Le train passe, effréné, sous des viaducs, le long de falaises, au flanc de larges tranchées, au-dessus d’éboulis. Des torrents latéraux surgissent.

L’ouest reste illuminé d’un ciel pâle et d’une étoile. La nuit a déjà pénétré les ravins où l’œil distingue encore des bourrelets de sable.

Nous ne verrons — car ce train court inlassable et la nuit nous cache tant de choses — ni Glacier ni Connaught, ni le Mont McDonald, mais demain nous roulerons vers Golden.

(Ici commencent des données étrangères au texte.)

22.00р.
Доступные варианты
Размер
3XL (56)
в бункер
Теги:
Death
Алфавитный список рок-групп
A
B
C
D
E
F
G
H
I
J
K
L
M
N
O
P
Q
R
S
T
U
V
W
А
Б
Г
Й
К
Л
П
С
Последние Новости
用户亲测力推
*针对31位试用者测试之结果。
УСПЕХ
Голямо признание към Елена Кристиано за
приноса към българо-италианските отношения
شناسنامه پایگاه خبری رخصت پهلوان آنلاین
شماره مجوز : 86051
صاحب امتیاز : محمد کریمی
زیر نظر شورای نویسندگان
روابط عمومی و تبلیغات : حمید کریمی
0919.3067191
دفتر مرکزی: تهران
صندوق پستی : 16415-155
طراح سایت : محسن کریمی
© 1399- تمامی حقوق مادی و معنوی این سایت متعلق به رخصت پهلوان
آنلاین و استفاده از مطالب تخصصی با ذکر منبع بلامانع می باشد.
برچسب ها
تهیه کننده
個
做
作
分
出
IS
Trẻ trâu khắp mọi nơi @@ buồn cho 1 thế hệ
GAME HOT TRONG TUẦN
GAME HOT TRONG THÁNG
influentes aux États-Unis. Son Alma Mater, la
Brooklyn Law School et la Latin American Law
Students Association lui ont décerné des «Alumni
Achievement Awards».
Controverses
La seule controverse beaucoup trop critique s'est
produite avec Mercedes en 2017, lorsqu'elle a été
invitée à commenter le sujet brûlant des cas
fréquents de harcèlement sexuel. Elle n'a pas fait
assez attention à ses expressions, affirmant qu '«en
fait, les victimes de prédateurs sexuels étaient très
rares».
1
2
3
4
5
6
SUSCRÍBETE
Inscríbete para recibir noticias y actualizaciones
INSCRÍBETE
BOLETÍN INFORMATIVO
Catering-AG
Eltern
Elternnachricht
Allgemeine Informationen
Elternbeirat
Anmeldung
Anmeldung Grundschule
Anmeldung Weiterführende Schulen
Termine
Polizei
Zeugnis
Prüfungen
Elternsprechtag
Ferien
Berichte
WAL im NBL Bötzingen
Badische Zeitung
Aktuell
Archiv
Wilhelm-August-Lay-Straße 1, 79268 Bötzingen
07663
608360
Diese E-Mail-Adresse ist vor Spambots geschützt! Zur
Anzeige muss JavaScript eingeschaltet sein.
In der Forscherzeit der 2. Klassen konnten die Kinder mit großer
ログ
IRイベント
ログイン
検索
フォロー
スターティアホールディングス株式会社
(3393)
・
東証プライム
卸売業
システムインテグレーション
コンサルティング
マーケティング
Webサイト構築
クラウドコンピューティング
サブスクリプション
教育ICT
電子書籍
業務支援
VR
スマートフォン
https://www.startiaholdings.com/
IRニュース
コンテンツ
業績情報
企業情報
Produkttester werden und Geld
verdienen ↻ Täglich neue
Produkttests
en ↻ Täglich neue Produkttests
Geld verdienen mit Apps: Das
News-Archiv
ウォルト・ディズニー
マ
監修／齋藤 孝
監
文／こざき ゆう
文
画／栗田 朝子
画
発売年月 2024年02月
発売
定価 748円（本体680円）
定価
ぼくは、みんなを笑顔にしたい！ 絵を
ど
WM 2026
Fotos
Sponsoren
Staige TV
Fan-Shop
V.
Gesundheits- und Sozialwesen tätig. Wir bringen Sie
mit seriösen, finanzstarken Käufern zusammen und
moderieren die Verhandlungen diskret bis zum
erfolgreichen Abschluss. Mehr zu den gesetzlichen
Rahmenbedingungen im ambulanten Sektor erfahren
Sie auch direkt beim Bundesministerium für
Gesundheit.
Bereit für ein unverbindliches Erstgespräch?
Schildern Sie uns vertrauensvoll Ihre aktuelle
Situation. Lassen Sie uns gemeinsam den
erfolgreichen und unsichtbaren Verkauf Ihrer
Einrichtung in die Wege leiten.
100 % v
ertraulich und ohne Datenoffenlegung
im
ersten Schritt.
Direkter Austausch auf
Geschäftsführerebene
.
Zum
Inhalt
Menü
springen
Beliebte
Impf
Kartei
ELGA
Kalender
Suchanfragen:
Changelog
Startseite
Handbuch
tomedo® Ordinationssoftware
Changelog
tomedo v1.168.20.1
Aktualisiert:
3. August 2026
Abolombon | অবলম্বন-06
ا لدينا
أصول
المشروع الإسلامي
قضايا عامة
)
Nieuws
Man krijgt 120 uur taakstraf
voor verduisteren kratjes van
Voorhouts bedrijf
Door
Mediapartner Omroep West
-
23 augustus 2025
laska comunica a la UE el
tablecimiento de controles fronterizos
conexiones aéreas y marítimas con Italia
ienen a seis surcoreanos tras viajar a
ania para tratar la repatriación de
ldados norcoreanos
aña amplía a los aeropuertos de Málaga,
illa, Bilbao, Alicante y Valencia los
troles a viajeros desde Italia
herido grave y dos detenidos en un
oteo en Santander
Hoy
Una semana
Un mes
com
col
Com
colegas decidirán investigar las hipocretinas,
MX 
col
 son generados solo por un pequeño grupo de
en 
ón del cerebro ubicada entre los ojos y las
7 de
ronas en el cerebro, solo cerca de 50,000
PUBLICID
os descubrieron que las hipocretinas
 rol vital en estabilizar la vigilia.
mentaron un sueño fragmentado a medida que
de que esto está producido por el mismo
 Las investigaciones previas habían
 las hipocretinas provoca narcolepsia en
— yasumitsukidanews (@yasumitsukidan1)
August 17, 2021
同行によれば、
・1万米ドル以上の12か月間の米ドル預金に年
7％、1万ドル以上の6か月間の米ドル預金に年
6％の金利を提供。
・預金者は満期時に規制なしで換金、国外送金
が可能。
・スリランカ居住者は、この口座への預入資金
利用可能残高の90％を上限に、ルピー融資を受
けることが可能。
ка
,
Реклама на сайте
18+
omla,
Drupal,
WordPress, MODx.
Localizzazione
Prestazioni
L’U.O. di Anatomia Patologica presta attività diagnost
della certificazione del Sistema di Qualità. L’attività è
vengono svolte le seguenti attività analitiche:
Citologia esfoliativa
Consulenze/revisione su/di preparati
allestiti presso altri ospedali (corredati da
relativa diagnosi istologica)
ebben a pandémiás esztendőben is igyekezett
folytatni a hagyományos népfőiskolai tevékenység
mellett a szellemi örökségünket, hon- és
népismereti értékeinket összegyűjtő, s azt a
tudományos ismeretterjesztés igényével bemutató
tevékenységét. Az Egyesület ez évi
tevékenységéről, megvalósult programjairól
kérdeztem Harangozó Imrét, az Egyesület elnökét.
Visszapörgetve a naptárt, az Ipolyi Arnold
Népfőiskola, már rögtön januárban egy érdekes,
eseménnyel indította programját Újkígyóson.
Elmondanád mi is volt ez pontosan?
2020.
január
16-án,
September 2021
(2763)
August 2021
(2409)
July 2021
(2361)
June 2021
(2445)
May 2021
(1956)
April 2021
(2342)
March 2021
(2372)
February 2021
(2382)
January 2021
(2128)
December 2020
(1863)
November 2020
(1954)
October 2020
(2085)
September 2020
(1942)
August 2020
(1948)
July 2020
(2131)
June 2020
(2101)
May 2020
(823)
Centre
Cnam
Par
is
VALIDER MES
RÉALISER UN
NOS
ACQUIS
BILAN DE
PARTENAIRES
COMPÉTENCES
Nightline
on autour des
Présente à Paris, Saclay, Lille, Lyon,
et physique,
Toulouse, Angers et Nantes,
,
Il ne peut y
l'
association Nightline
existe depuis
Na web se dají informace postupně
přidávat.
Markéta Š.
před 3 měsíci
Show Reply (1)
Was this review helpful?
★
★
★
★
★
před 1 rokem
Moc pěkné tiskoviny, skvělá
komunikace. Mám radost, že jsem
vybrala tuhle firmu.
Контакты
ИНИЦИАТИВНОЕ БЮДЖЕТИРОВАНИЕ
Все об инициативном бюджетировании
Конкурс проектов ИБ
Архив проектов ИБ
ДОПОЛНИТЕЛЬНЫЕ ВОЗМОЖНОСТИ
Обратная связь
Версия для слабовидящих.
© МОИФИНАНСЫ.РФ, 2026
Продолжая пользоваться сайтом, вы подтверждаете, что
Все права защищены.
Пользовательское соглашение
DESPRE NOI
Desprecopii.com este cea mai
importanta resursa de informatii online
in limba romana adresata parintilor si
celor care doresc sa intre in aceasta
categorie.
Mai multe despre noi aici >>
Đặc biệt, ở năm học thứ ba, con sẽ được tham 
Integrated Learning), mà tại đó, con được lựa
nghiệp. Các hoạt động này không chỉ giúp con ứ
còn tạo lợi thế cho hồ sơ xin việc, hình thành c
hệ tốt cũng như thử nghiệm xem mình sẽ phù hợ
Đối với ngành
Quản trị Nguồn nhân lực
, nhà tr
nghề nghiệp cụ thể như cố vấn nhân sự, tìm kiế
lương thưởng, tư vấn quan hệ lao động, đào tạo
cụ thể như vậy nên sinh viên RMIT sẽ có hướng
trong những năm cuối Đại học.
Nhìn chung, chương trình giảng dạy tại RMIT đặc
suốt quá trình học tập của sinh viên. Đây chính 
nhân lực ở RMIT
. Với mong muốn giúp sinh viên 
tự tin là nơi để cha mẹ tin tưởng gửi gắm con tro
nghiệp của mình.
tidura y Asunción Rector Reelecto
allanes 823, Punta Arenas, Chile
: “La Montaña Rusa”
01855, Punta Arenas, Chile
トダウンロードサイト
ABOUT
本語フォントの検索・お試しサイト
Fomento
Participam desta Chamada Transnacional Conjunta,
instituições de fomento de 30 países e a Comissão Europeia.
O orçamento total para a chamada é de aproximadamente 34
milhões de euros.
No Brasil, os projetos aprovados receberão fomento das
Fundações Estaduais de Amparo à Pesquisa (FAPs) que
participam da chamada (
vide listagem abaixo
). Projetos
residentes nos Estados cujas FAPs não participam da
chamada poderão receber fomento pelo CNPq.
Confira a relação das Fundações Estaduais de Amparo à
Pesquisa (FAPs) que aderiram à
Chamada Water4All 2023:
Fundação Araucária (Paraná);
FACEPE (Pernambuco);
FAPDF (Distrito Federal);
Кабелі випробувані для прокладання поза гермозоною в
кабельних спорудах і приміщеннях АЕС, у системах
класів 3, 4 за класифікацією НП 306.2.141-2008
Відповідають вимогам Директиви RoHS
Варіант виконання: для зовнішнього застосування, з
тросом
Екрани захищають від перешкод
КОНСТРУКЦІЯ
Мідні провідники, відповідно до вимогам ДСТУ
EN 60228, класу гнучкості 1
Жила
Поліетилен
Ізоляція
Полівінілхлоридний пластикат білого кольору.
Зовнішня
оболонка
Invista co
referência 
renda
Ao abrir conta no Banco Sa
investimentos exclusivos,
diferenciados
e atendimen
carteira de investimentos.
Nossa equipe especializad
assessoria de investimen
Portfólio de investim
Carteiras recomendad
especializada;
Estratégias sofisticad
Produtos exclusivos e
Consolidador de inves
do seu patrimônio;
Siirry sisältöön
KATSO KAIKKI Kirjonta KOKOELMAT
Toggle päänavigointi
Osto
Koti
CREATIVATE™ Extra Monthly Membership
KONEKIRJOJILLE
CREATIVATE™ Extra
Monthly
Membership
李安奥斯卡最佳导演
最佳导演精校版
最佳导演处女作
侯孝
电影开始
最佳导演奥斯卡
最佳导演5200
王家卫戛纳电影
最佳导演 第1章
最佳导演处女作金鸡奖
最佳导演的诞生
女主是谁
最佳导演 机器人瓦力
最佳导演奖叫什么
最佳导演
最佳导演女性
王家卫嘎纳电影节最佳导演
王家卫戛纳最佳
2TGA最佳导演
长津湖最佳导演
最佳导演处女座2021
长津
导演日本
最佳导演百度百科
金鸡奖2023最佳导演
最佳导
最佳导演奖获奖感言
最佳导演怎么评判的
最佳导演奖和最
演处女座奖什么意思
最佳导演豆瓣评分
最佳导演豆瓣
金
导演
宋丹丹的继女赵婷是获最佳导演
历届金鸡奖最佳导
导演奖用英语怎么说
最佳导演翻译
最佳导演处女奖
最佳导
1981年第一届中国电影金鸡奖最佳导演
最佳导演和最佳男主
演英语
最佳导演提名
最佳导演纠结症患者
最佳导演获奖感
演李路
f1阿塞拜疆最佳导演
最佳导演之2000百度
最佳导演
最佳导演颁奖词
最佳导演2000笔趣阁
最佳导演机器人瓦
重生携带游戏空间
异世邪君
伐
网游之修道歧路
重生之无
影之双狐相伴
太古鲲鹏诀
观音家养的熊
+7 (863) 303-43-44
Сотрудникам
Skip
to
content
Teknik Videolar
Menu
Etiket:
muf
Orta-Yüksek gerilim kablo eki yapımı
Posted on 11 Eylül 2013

La vallée s’amplifie, bordée de pics neigeux. Comme j’aime la compagnie de ces lumineuses vallées de pierre !

Voici Golden : des bungalows coiffés de rouge dans la montagne verte et la passe fameuse du Cheval-qui-rue où s’acharne un torrent gris, comprimé dans les murs d’un canyon. Les eaux plongent entre deux masses de pierre dont les bords se rapprochent au fond d’une large vallée que domine la dentelle des arêtes.

L’esprit, libéré des réalités, ne retient que des images fantaisistes : un décor mouvant que le train bâtit ou détruit l’espace d’une course, le temps d’une rampe. Toutes ces étendues, tous ces versants, tous ces tourbillons, aussitôt évanouis dans l’horizon refermé !

Les glaciers lointains inclinent leurs neiges par de larges trouées. La masse glaciaire que je voudrais voir de près est encerclée de pics aux neiges plus lourdes, profondes, mauves ou grises. Sur les falaises, un ciel d Italie qui fait mal.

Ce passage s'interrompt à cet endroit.